Avec l'abaissement du seuil de déclenchement du malus à 117g (contre 120g en 2018), les pénalités à l'immatriculation ont pourtant concerné un nombre accru de véhicules. Ainsi, 38,1% des ventes de VN ont donné lieu à une taxe, soit 14,8 points de plus qu'en janvier 2018. La recette aurait dû grimper cette année. Elle a pourtant été quasiment identique à celle de l'année précédente, avec 30,2M€ récoltés contre 28,5M€ un an auparavant...
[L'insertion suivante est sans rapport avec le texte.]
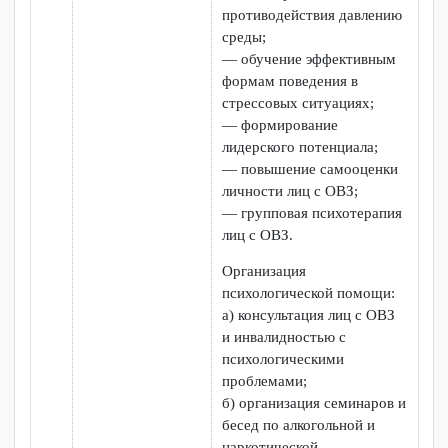
заинтересованным
окружением и
психологическое
сопровождение
образовательного
процесса, социализацию и
профессиональное
самоопределение
обучающихся с
ограниченными
возможностями здоровья и
инвалидностью.
Сурдопереводчик
-
специалист по переводу
устной речи на язык жестов
и наобор, для лиц с
нарушением слуха.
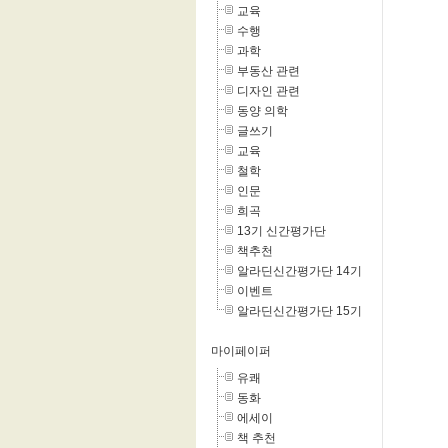
교육
수행
과학
부동산 관련
디자인 관련
동양 의학
글쓰기
교육
철학
인문
희곡
13기 신간평가단
책추천
알라딘신간평가단 14기
이벤트
알라딘신간평가단 15기
마이페이퍼
유쾌
동화
에세이
책 추천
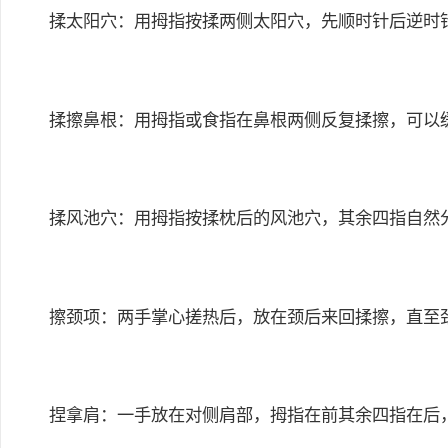
揉太阳穴：用拇指按揉两侧太阳穴，先顺时针后逆时针
揉擦鼻根：用拇指或食指在鼻根两侧反复揉擦，可以缓
揉风池穴：用拇指按揉枕后的风池穴，其余四指自然分
擦颈项：两手掌心搓热后，放在颈后来回揉擦，直至颈
捏拿肩：一手放在对侧肩部，拇指在前其余四指在后，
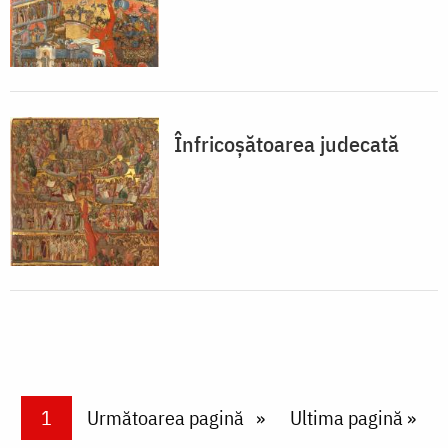
Înfricoșătoarea judecată
Paginare
Current page
1
Next page
Următoarea pagină
Last page
Ultima pagină »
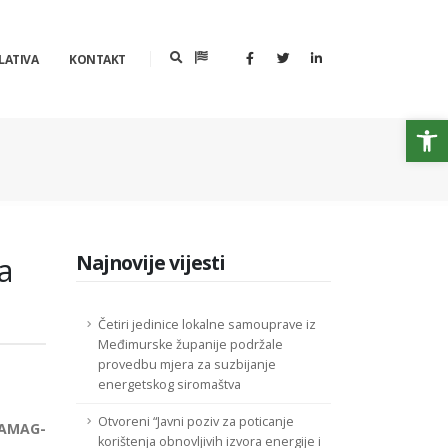
LATIVA
KONTAKT
Op
a
Najnovije vijesti
Četiri jedinice lokalne samouprave iz
Međimurske županije podržale
provedbu mjera za suzbijanje
energetskog siromaštva
Otvoreni “Javni poziv za poticanje
AMAG-
korištenja obnovljivih izvora energije i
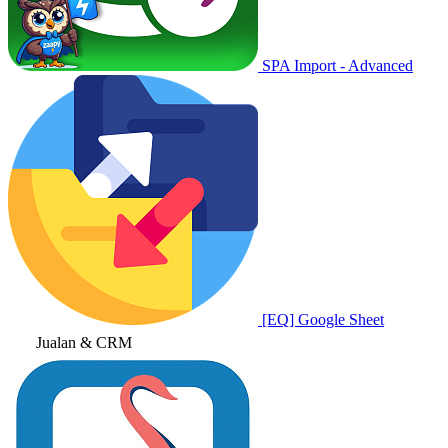
SPA Import - Advanced
[EQ] Google Sheet
Jualan & CRM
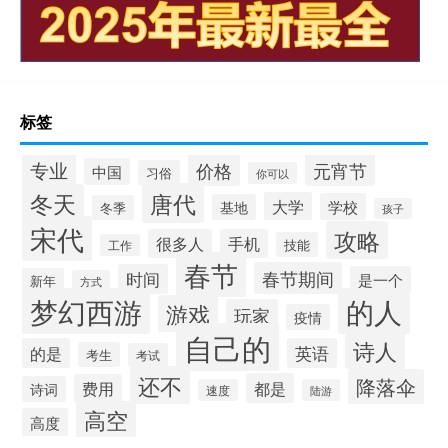
标签
专业
价格
元宵节
中国
习俗
你可以
唐代
冬天
大学
学校
基地
冬季
孩子
宋代
攻略
很多人
手机
技能
工作
春节
春节期间
时间
是一个
新年
方式
梦幻西游
的人
游戏
玩家
疫情
自己的
诗人
的是
英语
考生
考试
还不
降落伞
都是
费用
诗词
速度
陆游
高空
高度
Avec la mise en place du WLTP, ou plutôt du NEDC corrélé, le gouvernement avait conscience en fin d'année dernière que les malus allaient mécaniquement grimper. Il avait promis de ne pas profiter de cet effet d'aubaine, et avait donc présenté, tardivement, une grille de malus 2019 moins virulente que celle de 2018. Le système a donc fonctionné comme prévu, du moins pour l'instant.

Le solde du système est en baisse de 42,5% en raison du relatif succès rencontré par les véhicules dits propres cette année : 3100 voitures émettant moins de 21g de CO2 par km ont été immatriculées, soit 2% du marché du neuf. Chacune donnant lieu à un bonus de 6000€ (en théorie), l'Etat en a été quitte pour une dépense de 18,6M€. Tandis que l'an dernier, 1385 voitures zéro émission avaient été mises à la route (0,9% des ventes), pour 8,3M€ de bonus à verser...

Selon les observations du ministère de la Transition écologique, les émissions de CO2 ont continué d'augmenter en janvier : 112,1 g en moyenne par véhicule neuf vendu contre 110g voilà un an.